TO DO ::
Word for word, restate the line containing "right elbow: (233, 512)" and all the lines that come after it in the entries below. Include nothing from before it.

Images with pose keypoints ::
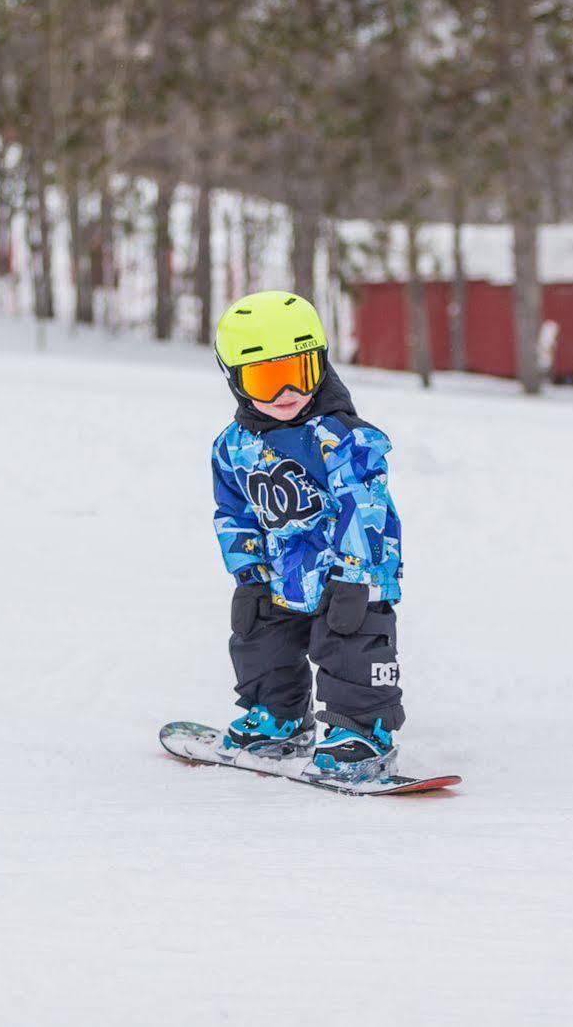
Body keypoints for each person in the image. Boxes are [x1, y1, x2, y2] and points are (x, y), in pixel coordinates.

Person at [208, 290, 405, 780]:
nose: (285, 394)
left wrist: (355, 576)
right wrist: (249, 574)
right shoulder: (233, 447)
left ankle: (361, 729)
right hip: (282, 571)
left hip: (352, 570)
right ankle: (280, 718)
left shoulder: (343, 438)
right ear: (233, 379)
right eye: (265, 380)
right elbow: (233, 512)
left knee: (350, 644)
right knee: (259, 641)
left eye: (298, 373)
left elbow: (366, 508)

FINAL ANSWER ::
right elbow: (233, 512)
left knee: (350, 644)
right knee: (259, 641)
left eye: (298, 373)
left elbow: (366, 508)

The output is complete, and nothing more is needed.